Il Sole 20.5.15
Carcere, la sfida di cambiare il «senso comune»
Il ministro Orlando: sei mesi di confronto su 18 tavoli tematici con giuristi, intellettuali, società civile
di Donatella Stasio
L’obiettivo è ambizioso: riformare l’ordinamento penitenziario, per restituire senso e dignità costituzionale all’esecuzione della pena, attraverso «l’evoluzione del senso comune», quello secondo cui il carcere è l’unico antidoto alla paura e la segregazione la via obbligata per esorcizzarla. Il ministro della Giustizia Andrea Orlando lancia la sfida all’inaugurazione degli Stati generali dell’esecuzione penale. E spiega il metodo di lavoro, mutuato dalla Francia: sei mesi di ampio e approfondito confronto attorno a 18 “tavoli tematici” (presieduti da nomi noti come Colombo, Ceretti, Bernardini, Patroni Griffi, Zevi, per citarne alcuni, e coordinati da Glauco Giostra), cui parteciperanno operatori, giuristi, intellettuali, società civile. «Non una kermesse ma una grande mobilitazione politica, sociale, culturale» dice nell’affollato teatro del carcere di Milano Bollate, unica realtà italiana interamente impostata sul rispetto dei principi costituzionali (che fra l’altro ha “occupato” 100 dei suoi detenuti all’Expò, a pochi metri dal carcere).
Da lì - da quel penitenziario “modello”, operoso, colorato, pieno di rose, in cui i detenuti si muovono come i “liberi” - è partito ieri il cammino che dovrebbe portare a sottoscrivere una sorta di «patto sociale di civiltà» per costruire un nuovo sistema di pene ma anche un Paese nuovo, auspica Orlando. Risolta l'emergenza sovraffollamento (dalla condanna della Corte di Strasburgo i detenuti sono scesi da 65.701 a 53.310, le misure alternative sono aumentate da 26.797 a 32.721, i detenuti in attesa di giudizio sono passati dal 40 al 17%), restano i problemi di sempre: vita in carcere, architettura carceraria, detenute madri con figli, affettività, lavoro, stranieri, istruzione, salute, giustizia riparativa ecc.

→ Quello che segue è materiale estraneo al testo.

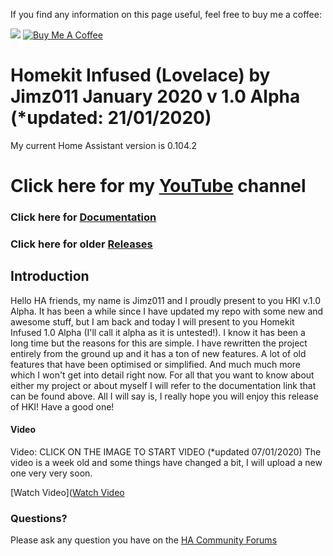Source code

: If you find any information on this page useful, feel free to buy me a coffee:

<a href="https://paypal.me/JimmySchings" target="_blank"><img src="https://github.com/jimz011/homeassistant/blob/master/www/images/old%20images/paypal-donate-button.png" ></a>
<a href="https://www.buymeacoffee.com/w8Jnf6Hit" target="_blank"><img src="https://www.buymeacoffee.com/assets/img/custom_images/orange_img.png" alt="Buy Me A Coffee" style="height: auto !important;width: auto !important;" ></a>
# Homekit Infused (Lovelace) by Jimz011 January 2020 v 1.0 Alpha (*updated: 21/01/2020)
My current Home Assistant version is 0.104.2

# Click here for my [YouTube](https://www.youtube.com/channel/UCYfcLj3IuQ-1mrnqgCk8f0w) channel
### Click here for [Documentation](https://jimz011.github.io/homeassistant/)
### Click here for older [Releases](https://github.com/jimz011/homeassistant/releases)

## Introduction
Hello HA friends, my name is Jimz011 and I proudly present to you HKI v.1.0 Alpha.
It has been a while since I have updated my repo with some new and awesome stuff, but I am back and today I will present to you Homekit Infused 1.0 Alpha (I'll call it alpha as it is untested!). I know it has been a long time but the reasons for this are simple. I have rewritten the project entirely from the ground up and it has a ton of new features. A lot of old features that have been optimised or simplified. And much much more which I won't get into detail right now. For all that you want to know about either my project or about myself I will refer to the documentation link that can be found above. All I will say is, I really hope you will enjoy this release of HKI! Have a good one!

#### Video
Video: CLICK ON THE IMAGE TO START VIDEO (*updated 07/01/2020)
The video is a week old and some things have changed a bit, I will upload a new one very very soon.

[Watch Video]([Watch Video](https://www.youtube.com/watch?v=Pz1gaPEABvA&t=40s)


### Questions?

Please ask any question you have on the [HA Community Forums](https://community.home-assistant.io/t/homekit-infused-hki-v0-13-3/117086/1)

Problemi irrisolti a causa di decenni di politiche che hanno oscillato tra «pietismo per la disumanità del carcere e paura inconscia della collettività», ha ricordato il guardasigilli, secondo cui «va ricostruito un principio di razionalità». Anche perché la politica della paura ha portato al risultato «paradossale» che «siamo il paese d’Europa con la recidiva più alta».
Ma per cambiare rotta è fondamentale che cambi il senso degli italiani per il carcere. È la sfida principale degli Stati generali ed è «la prima volta che l’opinione pubblica viene coinvolta su un tema da sempre rimosso eppure tanto significativo per la civiltà di un Paese», osserva il filosofo del diritto Luigi Ferrajoli, apprezzando i toni «antidemagogici» di Orlando e le sue «critiche alla politica della paura».